TESTO DELLA PAGINA:
━━━━━━━━
Elenchiamo le soste effettuate negli unici punti di ristoro presenti anche a beneficio di coloro che un domani potrebbero avere bisogno di queste informazioni. La seconda colazione è avvenuta nei pressi di Bumbugur in un suggestivo luogo raggiunto dopo aver percorso alcuni chilometri nel bacino di un fiume in secca. L’ottimo pranzo come sempre a base di pecora, invece, alla fine della cittadina di Buutsagaan dove l’oste mongolo ci ha consolato spiegandoci che dopo circa 80 chilometri sarebbe tornato l’asfalto. La sofferenza per la difficoltà della guida è alleviata dallo stupendo panorama che si gode dall’altopiano che attraversiamo.
━━━━━━━━
MATERIALE ESTRATTO:

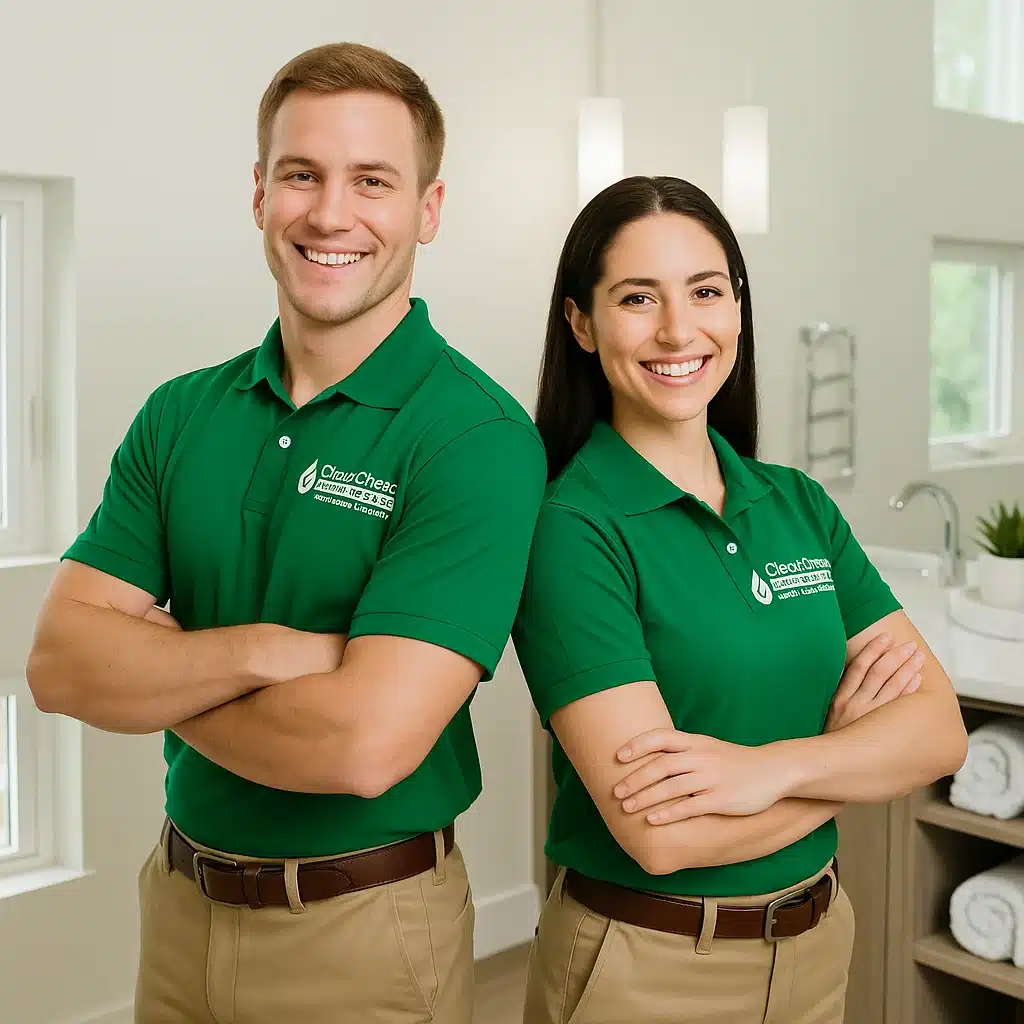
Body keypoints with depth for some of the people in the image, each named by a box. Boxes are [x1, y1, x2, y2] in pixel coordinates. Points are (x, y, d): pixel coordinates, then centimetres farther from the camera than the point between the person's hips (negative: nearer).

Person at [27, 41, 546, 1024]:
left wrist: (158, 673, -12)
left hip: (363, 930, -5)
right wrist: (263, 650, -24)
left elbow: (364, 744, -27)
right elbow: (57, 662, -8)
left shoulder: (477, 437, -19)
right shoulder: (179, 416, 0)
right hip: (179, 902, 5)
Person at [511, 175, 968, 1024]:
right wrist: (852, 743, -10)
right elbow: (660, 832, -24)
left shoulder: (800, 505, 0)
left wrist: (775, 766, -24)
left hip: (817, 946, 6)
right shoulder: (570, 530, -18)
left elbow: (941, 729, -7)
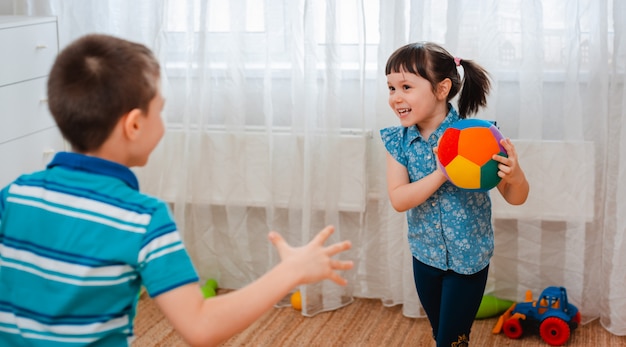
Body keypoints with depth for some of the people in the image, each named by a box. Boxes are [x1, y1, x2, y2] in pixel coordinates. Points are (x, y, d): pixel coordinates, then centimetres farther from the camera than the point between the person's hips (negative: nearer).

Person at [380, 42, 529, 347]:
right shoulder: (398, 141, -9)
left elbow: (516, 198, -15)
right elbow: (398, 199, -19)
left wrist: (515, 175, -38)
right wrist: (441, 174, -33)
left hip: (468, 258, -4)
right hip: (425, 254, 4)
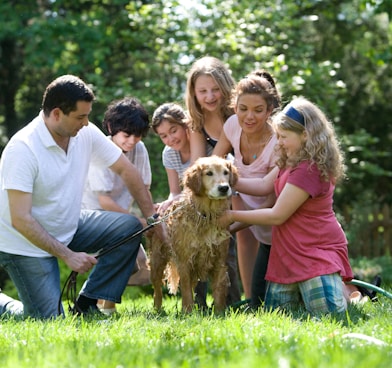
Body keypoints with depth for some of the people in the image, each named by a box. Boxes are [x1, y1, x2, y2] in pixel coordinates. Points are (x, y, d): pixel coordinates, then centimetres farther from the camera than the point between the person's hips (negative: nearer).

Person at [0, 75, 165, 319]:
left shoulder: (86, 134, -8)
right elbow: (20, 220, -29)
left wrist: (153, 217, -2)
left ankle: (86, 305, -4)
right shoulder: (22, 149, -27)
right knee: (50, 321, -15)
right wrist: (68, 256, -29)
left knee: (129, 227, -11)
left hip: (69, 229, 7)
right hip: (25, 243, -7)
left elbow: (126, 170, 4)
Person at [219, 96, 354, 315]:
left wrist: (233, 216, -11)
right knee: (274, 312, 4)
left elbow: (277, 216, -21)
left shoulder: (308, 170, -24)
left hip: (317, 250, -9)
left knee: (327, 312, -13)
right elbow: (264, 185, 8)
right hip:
━━━━━━━━
IL QUESITO: Nel testo della pagina, perché vengono elencate le soste nei punti di ristoro? Rispondi con una, due o tre frasi. Basati soltanto sul testo della pagina.

RISPOSTA SCRITTA: Le soste vengono elencate perché quelli erano gli unici punti di ristoro presenti. L'elenco serve anche a chi in futuro potrebbe avere bisogno di queste informazioni.